#### Material to process

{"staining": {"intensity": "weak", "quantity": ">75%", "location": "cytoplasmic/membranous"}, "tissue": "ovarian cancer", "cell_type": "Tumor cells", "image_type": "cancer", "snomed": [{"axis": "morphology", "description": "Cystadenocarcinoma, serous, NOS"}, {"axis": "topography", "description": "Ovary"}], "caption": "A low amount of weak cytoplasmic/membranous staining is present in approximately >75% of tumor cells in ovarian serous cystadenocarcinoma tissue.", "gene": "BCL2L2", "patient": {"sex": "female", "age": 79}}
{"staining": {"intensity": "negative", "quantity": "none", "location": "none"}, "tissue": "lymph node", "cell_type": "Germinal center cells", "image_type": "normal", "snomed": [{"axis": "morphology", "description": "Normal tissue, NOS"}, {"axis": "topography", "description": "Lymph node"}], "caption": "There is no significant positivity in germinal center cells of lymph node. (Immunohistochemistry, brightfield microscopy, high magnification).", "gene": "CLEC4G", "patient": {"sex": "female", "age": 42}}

########
#### Material to process

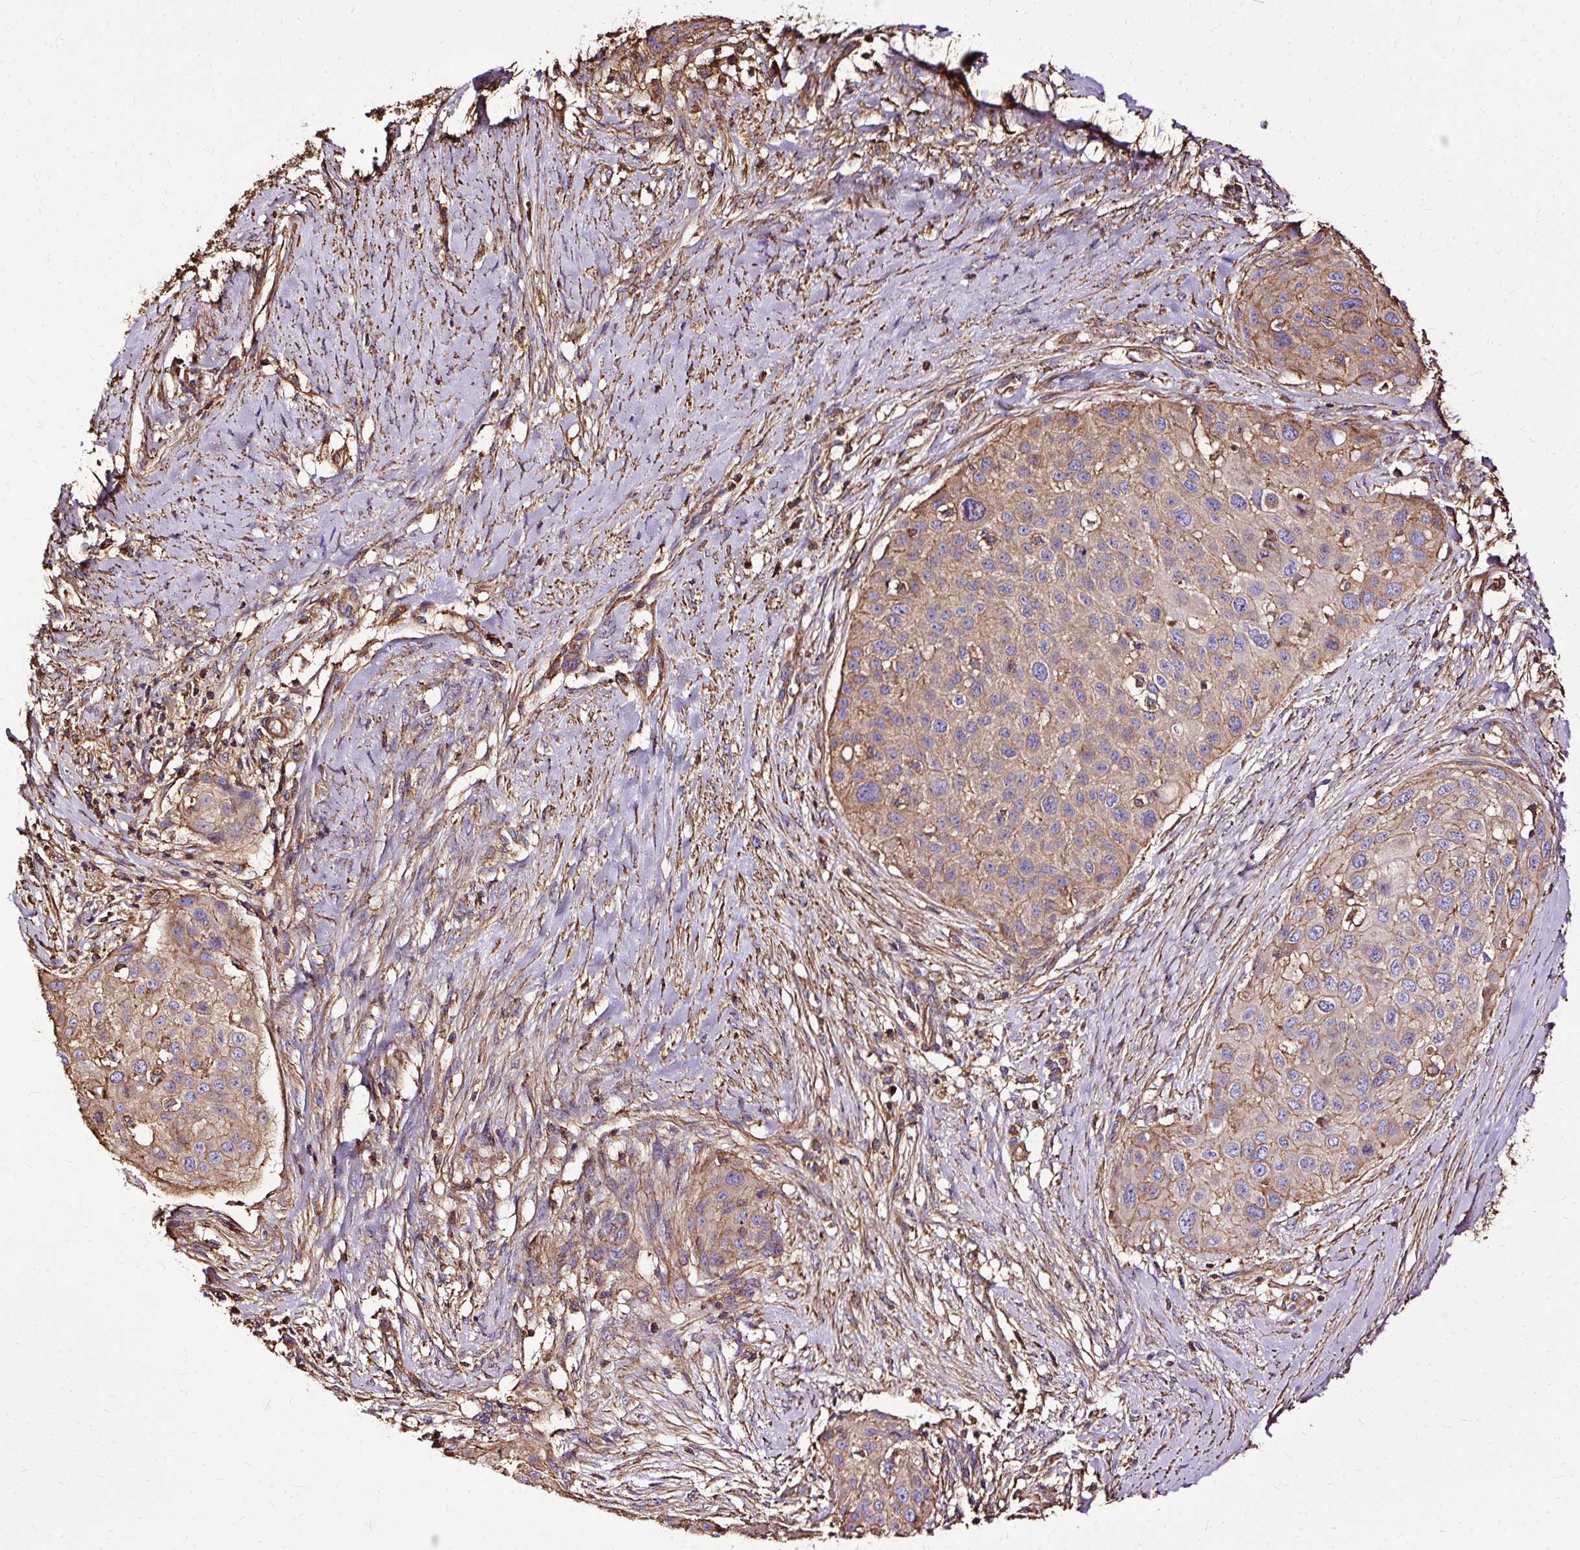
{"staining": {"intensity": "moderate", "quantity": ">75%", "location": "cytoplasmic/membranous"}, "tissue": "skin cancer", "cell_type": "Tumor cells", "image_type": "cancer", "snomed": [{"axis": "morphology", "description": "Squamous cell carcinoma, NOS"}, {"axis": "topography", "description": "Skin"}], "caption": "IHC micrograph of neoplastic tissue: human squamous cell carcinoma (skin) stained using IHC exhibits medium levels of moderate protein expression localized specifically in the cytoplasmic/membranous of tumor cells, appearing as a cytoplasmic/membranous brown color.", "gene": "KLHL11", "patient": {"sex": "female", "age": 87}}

########

Task requirements
Using the listing above, show each line holding the string "membranous".

Task result
{"staining": {"intensity": "weak", "quantity": ">75%", "location": "cytoplasmic/membranous"}, "tissue": "ovarian cancer", "cell_type": "Tumor cells", "image_type": "cancer", "snomed": [{"axis": "morphology", "description": "Cystadenocarcinoma, serous, NOS"}, {"axis": "topography", "description": "Ovary"}], "caption": "A low amount of weak cytoplasmic/membranous staining is present in approximately >75% of tumor cells in ovarian serous cystadenocarcinoma tissue.", "gene": "BCL2L2", "patient": {"sex": "female", "age": 79}}
{"staining": {"intensity": "moderate", "quantity": ">75%", "location": "cytoplasmic/membranous"}, "tissue": "skin cancer", "cell_type": "Tumor cells", "image_type": "cancer", "snomed": [{"axis": "morphology", "description": "Squamous cell carcinoma, NOS"}, {"axis": "topography", "description": "Skin"}], "caption": "IHC micrograph of neoplastic tissue: human squamous cell carcinoma (skin) stained using IHC exhibits medium levels of moderate protein expression localized specifically in the cytoplasmic/membranous of tumor cells, appearing as a cytoplasmic/membranous brown color.", "gene": "KLHL11", "patient": {"sex": "female", "age": 87}}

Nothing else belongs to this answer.